■ **WHAT YOU WILL DO**:
Copy the records from the start through the line containing "Autant de facteurs", swapping "Bordeaux" for "Bourgogne" and leaving all else unchanged.

----- RECORDS FOR PROCESSING

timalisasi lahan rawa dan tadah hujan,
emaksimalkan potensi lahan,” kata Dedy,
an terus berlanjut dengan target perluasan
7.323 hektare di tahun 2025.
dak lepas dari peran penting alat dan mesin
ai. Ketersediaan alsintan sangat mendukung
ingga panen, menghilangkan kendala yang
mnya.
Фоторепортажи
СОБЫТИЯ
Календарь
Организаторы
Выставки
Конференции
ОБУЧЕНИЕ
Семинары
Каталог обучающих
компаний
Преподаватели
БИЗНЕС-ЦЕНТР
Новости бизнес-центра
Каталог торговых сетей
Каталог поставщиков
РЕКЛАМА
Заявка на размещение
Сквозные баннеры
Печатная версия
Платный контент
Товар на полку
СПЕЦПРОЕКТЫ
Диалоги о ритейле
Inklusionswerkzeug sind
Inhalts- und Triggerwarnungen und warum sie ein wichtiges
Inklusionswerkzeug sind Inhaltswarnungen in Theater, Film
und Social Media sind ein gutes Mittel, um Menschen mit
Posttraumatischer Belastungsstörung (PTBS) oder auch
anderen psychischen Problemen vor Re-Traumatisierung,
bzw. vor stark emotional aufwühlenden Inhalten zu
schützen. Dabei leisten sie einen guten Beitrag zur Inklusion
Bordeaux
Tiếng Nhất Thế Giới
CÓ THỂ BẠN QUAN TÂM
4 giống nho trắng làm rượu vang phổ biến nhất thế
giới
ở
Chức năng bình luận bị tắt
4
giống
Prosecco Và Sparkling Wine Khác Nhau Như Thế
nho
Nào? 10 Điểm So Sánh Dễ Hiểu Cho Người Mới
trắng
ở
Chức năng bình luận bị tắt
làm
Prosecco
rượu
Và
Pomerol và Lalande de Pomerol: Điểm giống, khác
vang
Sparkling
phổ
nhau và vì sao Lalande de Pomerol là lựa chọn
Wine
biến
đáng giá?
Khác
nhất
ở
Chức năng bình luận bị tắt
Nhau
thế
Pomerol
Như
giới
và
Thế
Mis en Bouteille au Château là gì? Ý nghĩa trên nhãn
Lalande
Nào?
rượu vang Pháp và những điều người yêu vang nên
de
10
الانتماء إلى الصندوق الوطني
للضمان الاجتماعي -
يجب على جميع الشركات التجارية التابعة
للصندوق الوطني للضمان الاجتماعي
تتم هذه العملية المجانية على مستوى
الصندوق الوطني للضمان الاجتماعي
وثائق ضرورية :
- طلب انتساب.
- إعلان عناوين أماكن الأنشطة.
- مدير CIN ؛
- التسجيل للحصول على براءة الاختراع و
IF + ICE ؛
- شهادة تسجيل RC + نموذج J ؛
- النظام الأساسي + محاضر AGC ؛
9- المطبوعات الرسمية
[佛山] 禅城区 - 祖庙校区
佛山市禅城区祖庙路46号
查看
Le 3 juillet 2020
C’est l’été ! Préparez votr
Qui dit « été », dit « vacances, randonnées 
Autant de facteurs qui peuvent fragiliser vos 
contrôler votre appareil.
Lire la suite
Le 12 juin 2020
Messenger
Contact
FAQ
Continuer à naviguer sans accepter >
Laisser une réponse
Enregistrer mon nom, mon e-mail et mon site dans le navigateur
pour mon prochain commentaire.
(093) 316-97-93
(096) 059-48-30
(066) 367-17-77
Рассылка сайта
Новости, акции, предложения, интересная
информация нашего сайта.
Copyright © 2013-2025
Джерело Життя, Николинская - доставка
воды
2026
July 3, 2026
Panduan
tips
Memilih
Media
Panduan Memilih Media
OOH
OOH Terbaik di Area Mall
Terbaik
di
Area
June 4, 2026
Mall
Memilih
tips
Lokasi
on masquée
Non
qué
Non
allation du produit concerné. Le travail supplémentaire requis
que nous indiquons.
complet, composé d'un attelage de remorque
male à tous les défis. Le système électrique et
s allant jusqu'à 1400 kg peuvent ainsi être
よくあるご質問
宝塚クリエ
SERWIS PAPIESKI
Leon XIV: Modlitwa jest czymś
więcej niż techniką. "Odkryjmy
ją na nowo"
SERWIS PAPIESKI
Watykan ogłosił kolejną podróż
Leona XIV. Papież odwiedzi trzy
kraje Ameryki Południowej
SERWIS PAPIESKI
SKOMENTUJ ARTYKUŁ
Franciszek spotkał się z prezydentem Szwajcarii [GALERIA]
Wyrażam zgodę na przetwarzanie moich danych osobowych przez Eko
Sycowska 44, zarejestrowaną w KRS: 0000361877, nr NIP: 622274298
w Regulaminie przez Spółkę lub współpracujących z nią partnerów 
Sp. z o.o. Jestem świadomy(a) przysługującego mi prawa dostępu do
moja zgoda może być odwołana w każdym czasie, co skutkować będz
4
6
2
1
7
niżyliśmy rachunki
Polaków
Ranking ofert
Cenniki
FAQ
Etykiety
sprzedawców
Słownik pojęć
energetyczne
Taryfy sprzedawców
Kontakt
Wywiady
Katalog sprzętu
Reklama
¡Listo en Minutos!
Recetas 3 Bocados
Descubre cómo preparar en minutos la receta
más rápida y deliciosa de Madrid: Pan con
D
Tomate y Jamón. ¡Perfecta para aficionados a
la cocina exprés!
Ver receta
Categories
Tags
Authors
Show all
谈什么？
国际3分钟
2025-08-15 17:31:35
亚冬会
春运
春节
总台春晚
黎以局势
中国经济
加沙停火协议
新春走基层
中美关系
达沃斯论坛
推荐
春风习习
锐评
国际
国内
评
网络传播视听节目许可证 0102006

----------

■ **WRITTEN RESPONSE**:
timalisasi lahan rawa dan tadah hujan,
emaksimalkan potensi lahan,” kata Dedy,
an terus berlanjut dengan target perluasan
7.323 hektare di tahun 2025.
dak lepas dari peran penting alat dan mesin
ai. Ketersediaan alsintan sangat mendukung
ingga panen, menghilangkan kendala yang
mnya.
Фоторепортажи
СОБЫТИЯ
Календарь
Организаторы
Выставки
Конференции
ОБУЧЕНИЕ
Семинары
Каталог обучающих
компаний
Преподаватели
БИЗНЕС-ЦЕНТР
Новости бизнес-центра
Каталог торговых сетей
Каталог поставщиков
РЕКЛАМА
Заявка на размещение
Сквозные баннеры
Печатная версия
Платный контент
Товар на полку
СПЕЦПРОЕКТЫ
Диалоги о ритейле
Inklusionswerkzeug sind
Inhalts- und Triggerwarnungen und warum sie ein wichtiges
Inklusionswerkzeug sind Inhaltswarnungen in Theater, Film
und Social Media sind ein gutes Mittel, um Menschen mit
Posttraumatischer Belastungsstörung (PTBS) oder auch
anderen psychischen Problemen vor Re-Traumatisierung,
bzw. vor stark emotional aufwühlenden Inhalten zu
schützen. Dabei leisten sie einen guten Beitrag zur Inklusion
Bourgogne
Tiếng Nhất Thế Giới
CÓ THỂ BẠN QUAN TÂM
4 giống nho trắng làm rượu vang phổ biến nhất thế
giới
ở
Chức năng bình luận bị tắt
4
giống
Prosecco Và Sparkling Wine Khác Nhau Như Thế
nho
Nào? 10 Điểm So Sánh Dễ Hiểu Cho Người Mới
trắng
ở
Chức năng bình luận bị tắt
làm
Prosecco
rượu
Và
Pomerol và Lalande de Pomerol: Điểm giống, khác
vang
Sparkling
phổ
nhau và vì sao Lalande de Pomerol là lựa chọn
Wine
biến
đáng giá?
Khác
nhất
ở
Chức năng bình luận bị tắt
Nhau
thế
Pomerol
Như
giới
và
Thế
Mis en Bouteille au Château là gì? Ý nghĩa trên nhãn
Lalande
Nào?
rượu vang Pháp và những điều người yêu vang nên
de
10
الانتماء إلى الصندوق الوطني
للضمان الاجتماعي -
يجب على جميع الشركات التجارية التابعة
للصندوق الوطني للضمان الاجتماعي
تتم هذه العملية المجانية على مستوى
الصندوق الوطني للضمان الاجتماعي
وثائق ضرورية :
- طلب انتساب.
- إعلان عناوين أماكن الأنشطة.
- مدير CIN ؛
- التسجيل للحصول على براءة الاختراع و
IF + ICE ؛
- شهادة تسجيل RC + نموذج J ؛
- النظام الأساسي + محاضر AGC ؛
9- المطبوعات الرسمية
[佛山] 禅城区 - 祖庙校区
佛山市禅城区祖庙路46号
查看
Le 3 juillet 2020
C’est l’été ! Préparez votr
Qui dit « été », dit « vacances, randonnées 
Autant de facteurs qui peuvent fragiliser vos 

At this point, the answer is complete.